HIV, Stigma and Agency

Saturday, July 19, 2014: 3:35 PM
Room: F204
Distributed Paper
Elina OINAS , Political and Economic Studies, University of Helsinki, University of Helsinki, Finland
Stigmatization is here studied through interviews with HIV treatment activists and voluntary HIV treatment counsellors in an urban township in South Africa. While being also patients, the counsellors form a support and advocacy group within the clinics where they volunteer, as well as in the community and society at large. I will examine how they talk about their views on expertise and knowledge, health care, authority, biomedicine and community. These patients describe their lives, care and survival as an entangled net of different relations that sustain them, a net of relations that produces healthier embodiment including both human and non-human actors: for example, help, hope, food, laboratory results, transport to the clinic, and last but not least, the pills.
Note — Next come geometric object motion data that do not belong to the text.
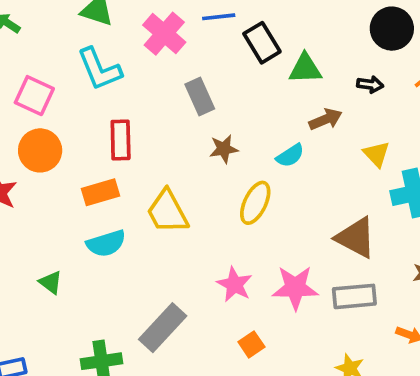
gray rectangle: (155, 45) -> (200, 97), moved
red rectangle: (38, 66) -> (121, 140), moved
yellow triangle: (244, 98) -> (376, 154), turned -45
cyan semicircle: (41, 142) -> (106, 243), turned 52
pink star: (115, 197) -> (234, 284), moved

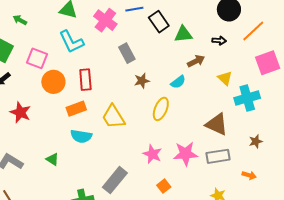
orange circle: (40, 150) -> (53, 82), moved
cyan semicircle: (106, 243) -> (81, 136), turned 30

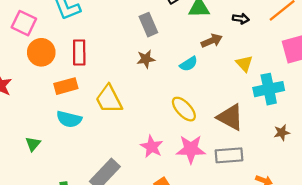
gray rectangle: (127, 53) -> (148, 25), moved
yellow ellipse: (161, 109) -> (184, 109), moved, turned -70
brown star: (256, 141) -> (282, 133), moved
green triangle: (52, 159) -> (33, 144), turned 32

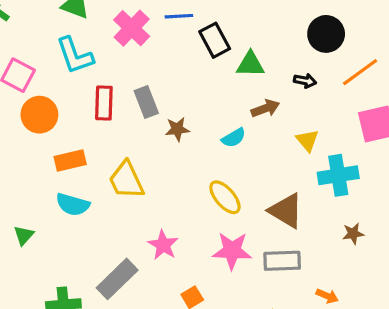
gray rectangle: (148, 25) -> (146, 102), moved
red rectangle: (79, 52) -> (104, 103), moved
pink star: (152, 147) -> (163, 245), moved

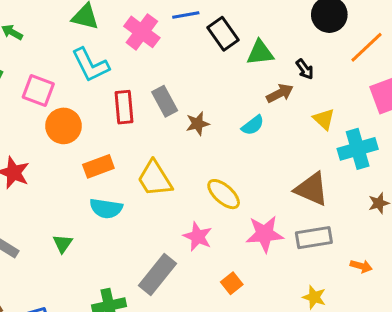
black arrow: (305, 81) -> (305, 69), moved, turned 50
yellow ellipse: (225, 197) -> (224, 194), moved

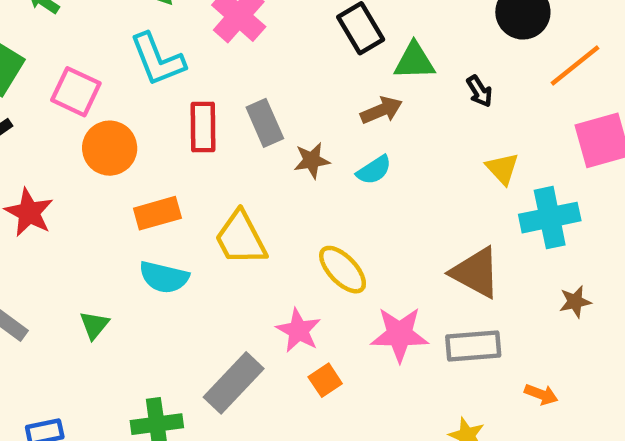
brown arrow: (280, 93) -> (381, 110), moved
cyan semicircle: (253, 125) -> (374, 170), moved
orange square: (232, 283) -> (325, 380), moved

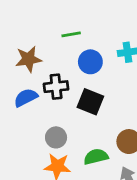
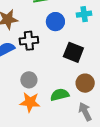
black square: (90, 102) -> (73, 52), moved

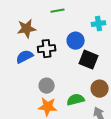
blue circle: (55, 22) -> (76, 41), moved

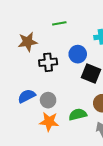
blue semicircle: (25, 57) -> (27, 96), moved

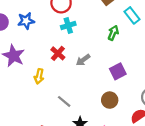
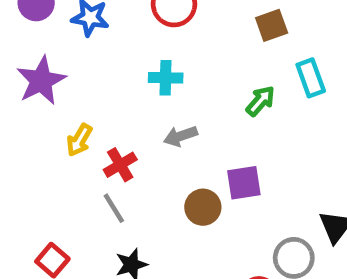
cyan cross: (68, 25) -> (166, 78), moved
red cross: (58, 53) -> (120, 165), moved
brown circle: (110, 100) -> (203, 207), moved

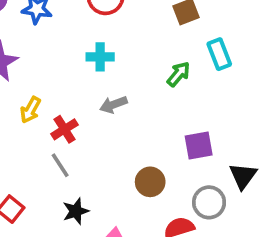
purple square: (244, 183) -> (199, 146), moved
brown circle: (203, 207) -> (150, 182), moved

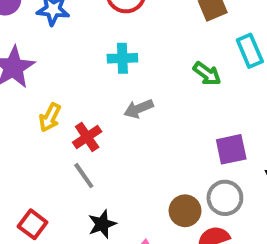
green arrow: (179, 74) -> (207, 74), turned 88
brown circle: (150, 182) -> (185, 211), moved
gray circle: (209, 202) -> (225, 198), moved

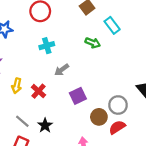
purple square: (231, 149) -> (78, 96), moved
gray line: (84, 176) -> (22, 121), moved
black star: (102, 224) -> (45, 125), moved

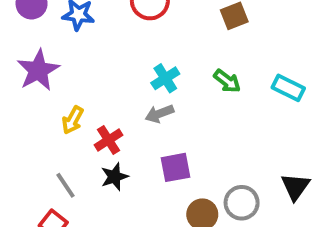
cyan rectangle: (112, 25) -> (288, 88), moved, turned -42
cyan cross: (47, 46) -> (165, 78), moved, turned -32
black star: (45, 125) -> (114, 177), moved

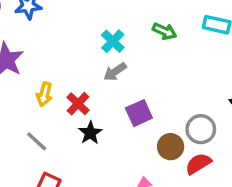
gray line: (65, 185) -> (37, 141), moved

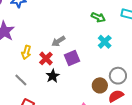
cyan cross: (113, 41) -> (105, 42), moved
gray arrow: (115, 72) -> (58, 41), moved
purple square: (139, 113) -> (72, 58), moved

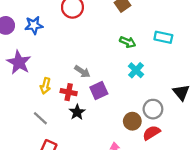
gray arrow: (58, 41) -> (82, 72), turned -112
red cross: (46, 58) -> (69, 92), turned -32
Activists who politicize access to medicine and therefore add the dimension of rights and global injustice to the spectrum of questions that the biomedicalization and pharmacologization thesises should consider, tackle stigma by a de-individualization of shame as a side-effect of politicization. The paper asks what destigmatizing strategies the less vocal clinic volunteers use, as they also indicate that a major bulk of their work deals successfully with stigma. Different meanings for silences, intimacy, secrecy, confidentiality and rights are analysed.